Over to what happened in Northern Ireland, party-by-party:
Democratic Unionist Party:
The DUP, who were hoping to go into coalition with the Conservatives until they discovered the Conservatives had gained a majority, easily retained Belfast North (by persuading the UUP to back them), and snatched back Belfast East despite the best efforts of Naomi Long, also because the UUP and TUV did not stand. However, long time DUP MP William McCrea narrowly lost South Antrim to the UUP's Danny Kinahan, maybe due to the fact the UUP is not as extreme as the DUP in some respects. Given the small Conservative majority, will the DUP MPs end up supporting them when it comes to the vote in Parliament anyway?
Ulster Unionist Party:
The Ulster Unionists are back in town-they gained 2 seats, one from the DUP and Fermanagh & South Tyrone from Sinn Fein by just 530 votes, due to a unionist pact which almost worked in 2010. However, they failed to gain Newry & Armagh despite the DUP standing down in their favour, or the three-way marginal of Upper Bann, and they fell sharply in Belfast South; UKIP's presence in Northern Ireland also split their vote in some cases. The fact that the NI Conservatives are no longer backing them did not make much difference, though.
Their hopes turned to disappointment-Naomi Long lost Belfast East despite increasing her vote share, and even though all Alliance candidates increased their vote share and lost fewer deposits they were not in a position to gain any other seats (somewhat close in Belfast South, however, despite not having Anna Lo as their candidate this time). They have probably depressed the UUP vote in some cases, however.
They tried, but the unionists were determined to stop them-and through pacts, the unionists managed to, by winning Fermanagh & South Tyrone from them and stopping them from winning the key marginal seat of Belfast North.
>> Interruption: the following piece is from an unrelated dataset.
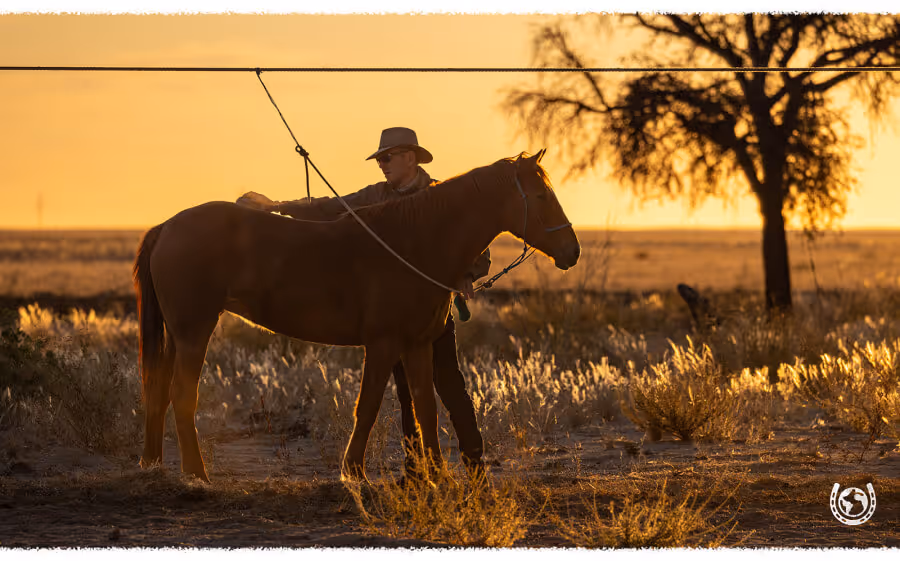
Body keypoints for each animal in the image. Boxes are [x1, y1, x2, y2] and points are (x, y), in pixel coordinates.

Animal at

The biggest swing against them was in their safest seat, Belfast West, where socialist campaigner Gerry Carroll finished second to Paul Maskey. They made little progress in other seats, either, especially Foyle and South Down (held by the SDLP).
Social Democratic & Labour Party (SDLP):
This election was a poor one for the SDLP all around. Even though they did not lose any seats, Alasdair McDonnell only narrowly held onto Belfast South with 24.5% of the vote-the very first time any MP in the UK has won a seat with less than 25% of the vote. In almost all seats in Northern Ireland, they performed worse than before, and ex-Fine Gael councillor Mary Muldoon polled the lowest ever vote for the SDLP in Belfast East-127 votes (0.3%).
UKIP did surprisingly well in Northern Ireland, retaining most of their deposits despite splitting the unionist vote. The Green Party of Northern Ireland had their best result ever, saving two deposits out of five-pity they did not stand in South Down or Strangford as they did in 2010, because they would have likely saved their deposit in South Down at least. The Northern Ireland Conservatives simply wasted their time and money, as they only saved their deposit in Strangford and polled as low as 34 votes in Belfast West (not very surprising). The TUV fell back considerably, and only saved their deposit in North Antrim (there was a swing from them to the DUP even in that instance). No independent candidate came close to saving their deposit, although Susan-Anne White, despite her notoriously extremist views, somehow managed as many as 166 votes in West Tyrone.